- Captain: Marat Tenizbaev
- ITF ranking: 78 (16 November 2015)
- Colors: red & white
- First year: 2002
- Years played: 7
- Ties played (W–L): 28 (9–19)
- Best finish: Zonal Group II Promotional Play-off (2010)
- Most total wins: Bermet Duvanaeva (16–8)
- Most singles wins: Bermet Duvanaeva (11–4)
- Most doubles wins: Bermet Duvanaeva (5–4)
- Best doubles team: Bermet Duvanaeva / Ksenia Palkina (2–0)
- Most ties played: Bermet Duvanaeva (15)
- Most years played: Bermet Duvanaeva (3)

= Kyrgyzstan Billie Jean King Cup team =

Tennis team representing Kyrgyzstan

The Kyrgyzstan Fed Cup team represents Kyrgyzstan in Fed Cup tennis competition and is governed by the Kyrgyzstan Tennis Federation.

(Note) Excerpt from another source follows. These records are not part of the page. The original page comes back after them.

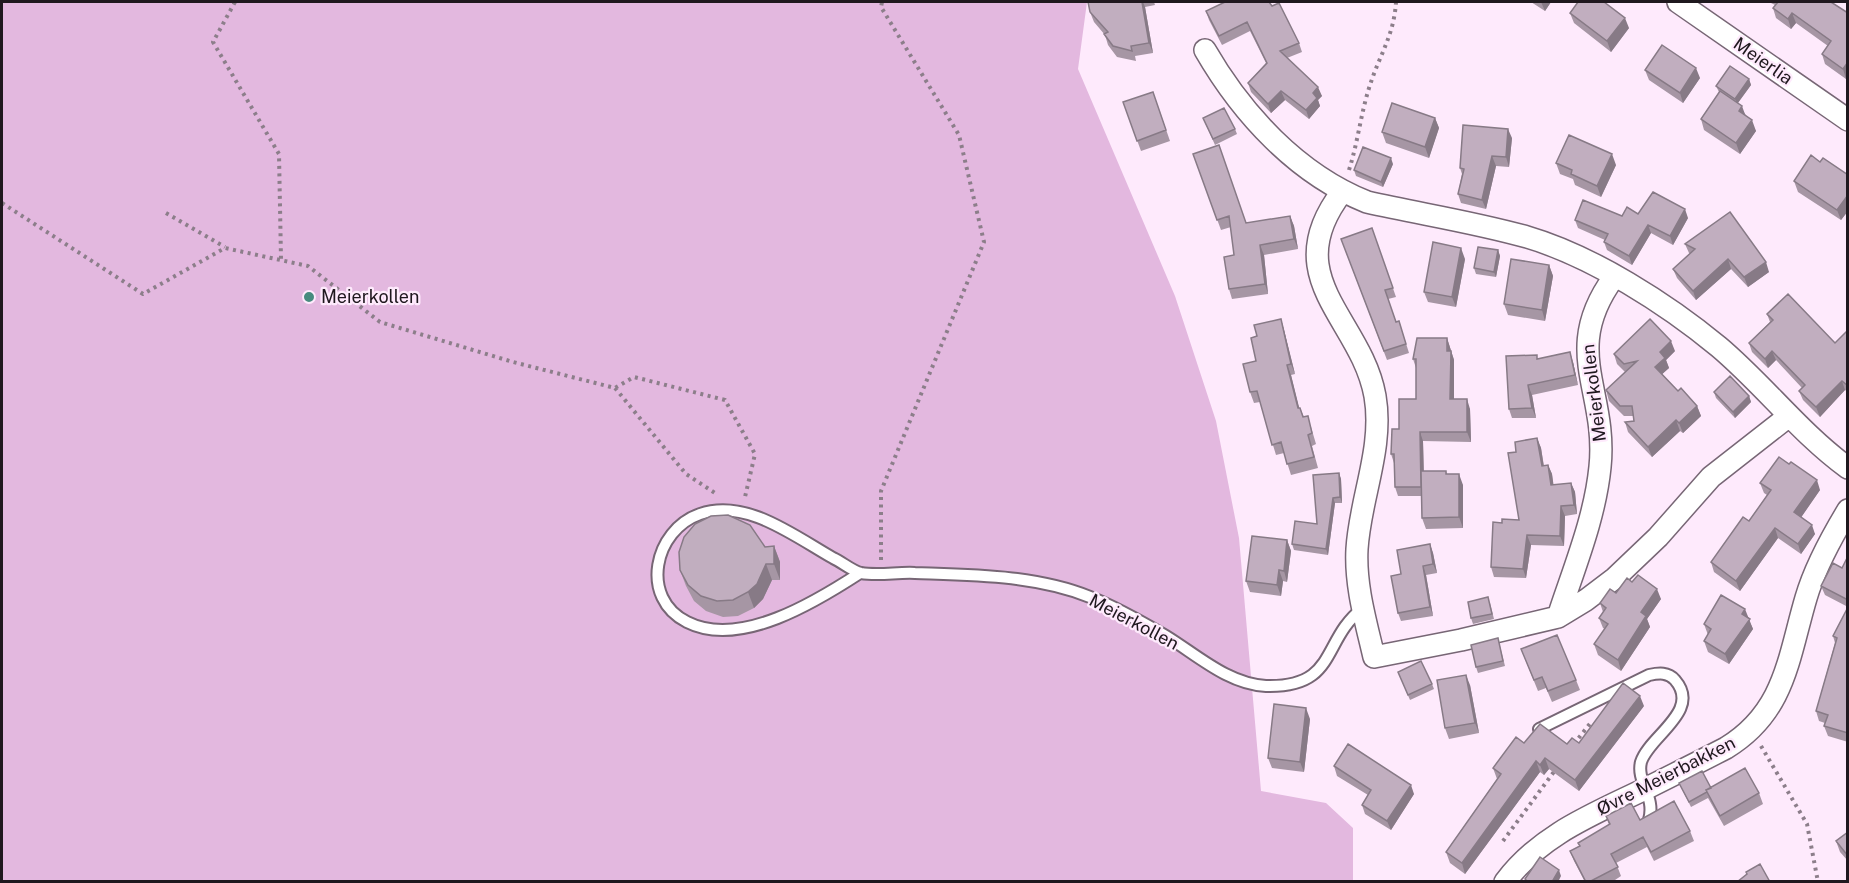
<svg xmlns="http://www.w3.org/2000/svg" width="1849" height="883" font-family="'Public Sans',sans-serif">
<rect width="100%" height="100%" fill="#feeafc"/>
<path fill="#e3b8df" d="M2 2H1087L1078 69 1175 296 1216 421 1239 538 1261 791 1326 803 1353 828V881L2 882Z"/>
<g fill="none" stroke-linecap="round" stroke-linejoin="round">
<defs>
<path id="lane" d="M860 573C817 601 740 649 687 622 639 598 654 530 700 514 746 498 794 536 833 558 842 562 852 571 861 573 878 576 898 572 915 573 972 575 1036 575 1090 597 1116 607 1142 622 1166 636 1197 655 1228 684 1266 686 1338 688 1321 640 1363 608
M1539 729 1649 675C1659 673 1668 672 1675 680 1702 711 1649 736 1641 762 1636 782 1656 796 1649 820"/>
<path id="street" d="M1678 2 1848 120
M1205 50C1242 114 1297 174 1367 202 1420 214 1474 222 1527 237 1592 256 1667 304 1719 347 1764 385 1800 433 1848 468
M1342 192C1276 278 1361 318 1375 396 1384 448 1360 498 1357 549 1355 586 1366 622 1374 657L1461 640 1558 617 1586 600 1615 578 1658 537 1711 477 1789 416
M1558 617C1574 568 1595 518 1600 467 1608 390 1560 351 1614 277
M1505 882C1541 834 1594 814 1647 788 1673 775 1699 762 1726 748 1785 712 1788 659 1806 598 1815 567 1831 538 1848 510"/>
</defs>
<use href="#lane" stroke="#776675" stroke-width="14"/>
<use href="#street" stroke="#776675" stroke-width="24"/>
<path stroke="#8c7e8a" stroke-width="4" stroke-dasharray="3 4.5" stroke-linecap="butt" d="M235 2 213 42 279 154 281 259
M1349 170C1358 142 1361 112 1370 85 1380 54 1394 35 1396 2
M2 203 143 294 225 248 308 266 380 322 513 362 615 388 634 377 725 400 755 454 745 497
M166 213 225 247
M615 388 686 474 718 495
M881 560V491L984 242 959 135 881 7 882 2
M1574 744 1592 721
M1761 746 1807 824 1818 882
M1503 841 1556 769"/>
<use href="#lane" stroke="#fff" stroke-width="10"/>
<use href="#street" stroke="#fff" stroke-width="21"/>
</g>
<path fill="#a696a4" d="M1088 2H1154L1155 5 1145 7 1153 53 1135 56 1136 61 1117 57 1108 45 1105 35 1094 22 1090 12Z
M1531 2H1551L1545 11Z
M1769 2H1831L1848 13V77L1846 79 1825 64 1822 54 1828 46 1796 23 1791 29 1776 18 1773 8 1775 5Z
M1272 6 1299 43 1302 52 1287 58 1322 96 1318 100 1320 106 1309 119 1285 100 1271 113 1251 92 1248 83 1266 63 1250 31 1222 45 1209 20 1206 11Z
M1570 13 1629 28 1611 52 1574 23Z
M1645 70 1700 78 1683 103 1649 80Z
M1749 79 1751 85 1738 103 1756 131 1740 154 1704 130 1701 119 1719 92 1716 86Z
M1153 92 1170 141 1141 151 1123 102Z
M1203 118 1235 129 1237 134 1215 145Z
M1435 118 1439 128 1429 158 1386 143 1382 132Z
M1512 138 1509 167 1496 166 1486 209 1461 203 1458 194 1462 174 1460 168Z
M1193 154 1246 223 1290 216 1294 226 1298 249 1264 255 1268 294 1232 299 1229 289 1234 255 1231 227 1221 230Z
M1820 162 1848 175V211L1841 220 1798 192 1794 181Z
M1556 163 1616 165 1601 197 1575 185 1573 179 1560 174Z
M1393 164 1383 187 1356 176 1354 170Z
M1638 214 1688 218 1673 245 1651 233 1632 265 1607 250 1604 242 1605 240 1578 228 1575 220Z
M1372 228 1396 297 1388 299 1396 322 1399 321 1409 353 1387 360 1341 239Z
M1685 244 1769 272 1748 287 1731 269 1696 300 1677 278 1673 269 1690 254 1689 253Z
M1498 250 1500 256 1496 277 1476 274 1474 268Z
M1465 259 1456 307 1428 302 1424 292Z
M1549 265 1553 276 1545 321 1508 315 1504 304Z
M1767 314 1835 343 1848 330V392L1845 390 1820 417 1803 400 1799 391 1802 388 1776 360 1768 368 1752 352 1749 343 1770 322Z
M1281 319 1284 330 1295 374 1291 375 1299 408H1300L1304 417 1311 427 1316 444 1312 446 1318 468 1291 475 1284 453 1276 455 1260 402 1254 403 1250 392 1256 361 1257 336Z
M1447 338 1454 360V399L1470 409 1471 442 1423 441 1424 471H1446L1447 474 1463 485V528L1426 529 1422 518 1421 496H1398L1395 487 1394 463 1391 454 1399 429 1416 399V368L1413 359Z
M1675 351 1666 360 1669 368 1662 374 1678 391 1697 406 1701 416 1683 433 1680 431 1652 457 1628 432 1625 422 1634 421 1633 416H1624L1609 401 1606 390 1625 372 1617 364 1614 354Z
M1539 359 1573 362 1578 385 1532 395 1536 418H1512L1509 409Z
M1714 392 1749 396 1751 402 1735 418 1716 398Z
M1537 438 1541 448 1544 466 1548 465 1552 474 1553 485 1571 483 1575 492 1577 514 1565 516 1564 546 1531 545 1526 578 1494 577 1491 567 1502 523 1519 520 1516 452Z
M1339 473 1341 479 1342 503H1335L1328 555 1294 550 1292 544 1317 524Z
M1760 483 1820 490 1801 517 1815 534 1801 554 1778 538 1740 591 1714 572 1711 562 1749 521 1767 495 1764 493Z
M1287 540 1291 551 1287 582 1283 581 1281 596 1250 592 1246 581Z
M1430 544 1433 553 1437 573 1426 575 1433 616 1401 621 1398 613 1401 574Z
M774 546 780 562V580H772L763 599 754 608 738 616 723 617 706 611 694 601 686 586 680 570 765 547Z
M1848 556V607L1825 595 1821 586 1842 568Z
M1632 582 1661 599 1647 619 1650 627 1621 671 1598 655 1594 644 1605 629 1603 628 1599 618 1603 612 1600 603Z
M1490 603 1494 619 1473 624 1471 618Z
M1848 607V742L1828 736 1824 726 1825 723 1819 721 1816 711 1835 643 1833 636Z
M1748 618 1753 629 1729 664 1708 652 1704 641 1708 635 1704 624Z
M1498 638 1505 666 1478 673 1476 667Z
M1521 649 1576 680 1580 690 1552 702 1546 688 1538 691Z
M1398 672 1432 684 1434 689 1410 700Z
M1470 685 1479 733 1449 739 1445 728Z
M1644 706 1579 791 1549 769 1544 775 1540 772 1465 874 1450 863 1446 852 1497 779 1493 768 1524 743 1567 744 1579 743Z
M1310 719 1304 772 1272 768 1268 758Z
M1334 766 1414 794 1391 830 1365 814 1362 805 1368 795 1337 776Z
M1679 783 1759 793 1763 804 1724 826 1708 798 1691 807Z
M1606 816 1640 820 1690 831 1694 841 1654 861 1647 847 1616 863 1621 876 1612 882H1585L1574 861 1570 851 1579 846 1609 825Z
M1848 832V861L1840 852 1836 841Z"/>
<path fill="#877a86" d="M1142 2H1143L1145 7 1153 53 1149 43Z
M1541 2H1551L1545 11Z
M1792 13 1796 23 1791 29 1788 19Z
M1625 18 1629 28 1611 52 1607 41Z
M1848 62V77L1846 79 1843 69Z
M1696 68 1700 78 1683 103 1680 93Z
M1749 79 1751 85 1737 104 1735 99Z
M1318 87 1322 96 1318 100 1320 106 1309 119 1306 110 1313 93Z
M1281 91 1285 100 1271 113 1268 104Z
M1742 106 1746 117 1739 111Z
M1435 118 1439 128 1429 158 1425 147Z
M1752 120 1756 131 1740 154 1736 143Z
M1508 129 1512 138 1509 167 1506 157Z
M1612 154 1616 165 1601 197 1597 186Z
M1492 156 1496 166 1486 209 1482 200Z
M1391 158 1393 164 1383 187 1381 182Z
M1848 195V211L1841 220 1837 210Z
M1685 209 1688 218 1673 245 1670 236Z
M1290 216 1294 226 1298 249 1294 239Z
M1648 225 1651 233 1632 265 1629 256Z
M1260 245 1264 255 1268 294 1265 284Z
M1461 248 1465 259 1456 307 1452 297Z
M1498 250 1500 256 1496 277 1494 272Z
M1728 259 1731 269 1696 300 1693 291Z
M1766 262 1769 272 1748 287 1744 277Z
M1549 265 1553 276 1545 321 1542 310Z
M1281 319 1284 330 1295 374 1291 364Z
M1447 338 1454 360V409L1450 399Z
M1671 341 1675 351 1666 360 1669 368 1659 377 1655 367 1660 352Z
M1772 351 1776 360 1768 368 1765 359Z
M1570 352 1573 362 1578 385 1575 375Z
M1287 365 1291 375 1302 419 1298 408Z
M1842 381 1845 390 1820 417 1816 407Z
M1528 385 1532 395 1536 418 1532 408Z
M1749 396 1751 402 1735 418 1733 412Z
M1467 399 1470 409 1471 442 1467 432Z
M1697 406 1701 416 1683 433 1679 423Z
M1676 420 1680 431 1652 457 1648 447Z
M1420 432 1423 441 1424 496 1421 487Z
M1537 438 1541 448 1545 475 1542 466Z
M1548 465 1552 474 1555 495 1551 485Z
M1339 473 1341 479 1342 503 1340 497Z
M1459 474 1463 485V528L1459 517Z
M1817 480 1820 490 1798 522 1794 512Z
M1571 483 1575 492 1577 514 1574 505Z
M1333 498 1335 503 1328 555 1326 549Z
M1561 506 1565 516 1564 546 1560 536Z
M1812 525 1815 534 1801 554 1798 544Z
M1775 528 1778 538 1740 591 1736 581Z
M1527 535 1531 545 1526 578 1523 569Z
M1287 540 1291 551 1287 582 1284 571Z
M1430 544 1433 553 1437 573 1433 564Z
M774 546 780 562V580L774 564Z
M766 564 772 580 763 599 754 608 748 592Z
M1423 566 1426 575 1433 616 1430 607Z
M1279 570 1283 581 1281 596 1277 585Z
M1657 589 1661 599 1647 619 1650 627 1621 671 1618 660 1641 612Z
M1745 609 1753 629 1729 664 1725 654 1742 614Z
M1466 675 1470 685 1479 733 1475 723Z
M1640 696 1644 706 1579 791 1575 780Z
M1306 708 1310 719 1304 772 1300 762Z
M1545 758 1549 769 1544 775 1540 765Z
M1536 761 1540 772 1465 874 1462 863Z
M1411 785 1414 794 1391 830 1387 821Z
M1559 870 1561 876 1558 882H1552Z"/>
<path fill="#c1aebf" stroke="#877a86" stroke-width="1.5" d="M1088 2H1142L1149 43 1131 46 1132 51 1113 46 1104 34 1108 32 1090 12Z
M1225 2H1269L1272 6 1279 3 1299 43 1280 51 1318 87 1313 93 1317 98 1306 110 1281 91 1268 104 1248 83 1267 63 1247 22 1219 36 1206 11Z
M1578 2H1604L1625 18 1607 41 1570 13Z
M1778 2H1831L1848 13V62L1843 69 1822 54 1831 41 1792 13 1788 19 1773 8Z
M1662 45 1696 68 1680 93 1645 70Z
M1730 66 1749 79 1735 99 1716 86Z
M1720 91 1742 106 1739 111 1752 120 1736 143 1701 119Z
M1153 92 1166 130 1137 141 1123 102Z
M1392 103 1435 118 1425 147 1382 132Z
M1224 108 1235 129 1213 139 1203 118Z
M1463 125 1508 129 1506 157 1492 156 1482 200 1458 194 1464 169 1460 168Z
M1569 135 1612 154 1597 186 1571 174 1572 170 1556 163Z
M1219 145 1246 223 1290 216 1294 239 1260 245 1265 284 1229 289 1224 257 1234 255 1229 216 1217 220 1193 154Z
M1363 147 1391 158 1381 182 1354 170Z
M1811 155 1820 162 1823 158 1848 175V195L1837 210 1794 181Z
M1653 192 1685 209 1670 236 1648 225 1629 256 1604 242 1608 234 1575 220 1583 200 1622 216 1627 207 1638 214Z
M1730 212 1766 262 1744 277 1728 259 1693 291 1673 269 1695 249 1685 244Z
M1372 228 1393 288 1385 290 1396 322 1399 321 1406 344 1384 351 1341 239Z
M1433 242 1461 248 1452 297 1424 292Z
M1478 247 1498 250 1494 272 1474 268Z
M1511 259 1549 265 1542 310 1504 304Z
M1788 294 1835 343 1848 330V386L1842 381 1816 407 1799 391 1805 385 1772 351 1765 359 1749 343 1773 320 1767 314Z
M1281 319 1291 364 1287 365 1298 408H1300L1303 417 1308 416 1312 433 1308 435 1314 457 1287 464 1281 442 1272 445 1257 391 1250 392 1243 364 1256 361 1251 338 1257 336 1254 325Z
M1650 319 1671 341 1660 352 1665 358 1655 367 1678 391 1681 388 1697 406 1679 423 1676 420 1648 447 1625 422 1634 421 1632 406H1620L1606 390 1637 361 1624 364 1614 354Z
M1417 338H1447V351H1451L1450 399H1467V432H1420L1421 487H1395L1394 454H1391L1392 429H1399V399H1416V359H1413Z
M1570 352 1575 375 1528 385 1532 408 1509 409 1506 356 1537 355V359Z
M1730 376 1749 396 1733 412 1714 392Z
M1537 438 1542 466 1548 465 1551 485 1571 483 1574 505 1561 506 1560 536 1527 535 1523 569 1491 567 1493 522 1502 523V519L1519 520 1508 453 1516 452 1515 442Z
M1779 457 1789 464 1791 462 1817 480 1794 512 1812 525 1798 544 1775 528 1736 581 1711 562 1743 517 1749 521 1771 490 1760 483Z
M1421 471H1446V474H1459V517L1422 518Z
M1339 473 1340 497 1333 498 1326 549 1292 544 1295 521 1317 524 1313 475Z
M728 515 750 525 765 547 774 546V564H766L757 584 748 592 733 600 717 601 701 596 688 585 680 570 679 552 684 537 695 524 711 516Z
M1252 536 1287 540 1284 571 1279 570 1277 585 1246 581Z
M1430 544 1433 564 1423 566 1430 607 1398 613 1391 576 1401 574 1397 550Z
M1848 556V600L1821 586 1833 563 1842 568Z
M1638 575 1657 589 1641 612 1646 616 1618 660 1594 644 1608 624 1599 618 1606 608 1600 603 1610 589 1616 593 1627 578 1632 582Z
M1721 595 1745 609 1742 614 1750 619 1725 654 1704 641 1711 629 1704 624Z
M1488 597 1492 614 1471 618 1468 602Z
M1848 607V733L1824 726 1828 715 1816 711 1837 638 1833 636Z
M1557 635 1576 680 1548 691 1542 677 1534 680 1521 649Z
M1498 638 1503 661 1476 667 1471 645Z
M1421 661 1432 684 1408 695 1398 672Z
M1466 675 1475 723 1445 728 1437 680Z
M1623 683 1640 696 1575 780 1545 758 1540 765 1536 761 1462 863 1446 852 1501 774 1493 768 1516 737 1524 743 1540 724 1567 744 1572 738 1579 743Z
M1274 704 1306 708 1300 762 1268 758Z
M1348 744 1411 785 1387 821 1362 805 1371 790 1334 766Z
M1745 768 1759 793 1720 816 1706 790Z
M1702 771 1711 788 1706 790 1707 792 1689 802 1679 783Z
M1674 801 1690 831 1651 852 1643 837 1611 854 1618 867 1589 882H1586L1570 851 1580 846 1578 843 1610 824 1606 816 1631 803 1640 820Z
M1848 832V856L1836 841Z
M1540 857 1559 870 1552 882H1528L1525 879Z
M1760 864 1770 882H1737L1747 874 1746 872Z"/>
<circle fill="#478b7e" stroke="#feeafc" stroke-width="2" cx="309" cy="297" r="6"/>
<g text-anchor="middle" stroke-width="4.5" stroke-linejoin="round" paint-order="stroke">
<g font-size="18" fill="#1f181e" stroke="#feeafc">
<text transform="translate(1763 61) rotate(35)" y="6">Meierlia</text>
<text transform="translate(1594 393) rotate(-97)" y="6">Meierkollen</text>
<text transform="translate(1134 622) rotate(28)" y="6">Meierkollen</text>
<text transform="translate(1666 776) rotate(-27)" y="6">Øvre Meierbakken</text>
</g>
<g font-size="18" fill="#1f181e" stroke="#feeafc" text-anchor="start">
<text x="321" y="303">Meierkollen</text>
</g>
</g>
<rect width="1849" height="883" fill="none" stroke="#1f181e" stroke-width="6"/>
</svg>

Kyrgyzstan competed in Asia/Oceania Zone Group II in 2011.

==History==
Kyrgyzstan competed in its first Fed Cup in 2003. Their best result was finishing runner-up in the Asia/Oceania Zone Group II in 2010, beating Philippines, Syria and Hong Kong, before losing to India in the promotion play-off. Prior to 1993, Kyrgyzstan players represented the Soviet Union.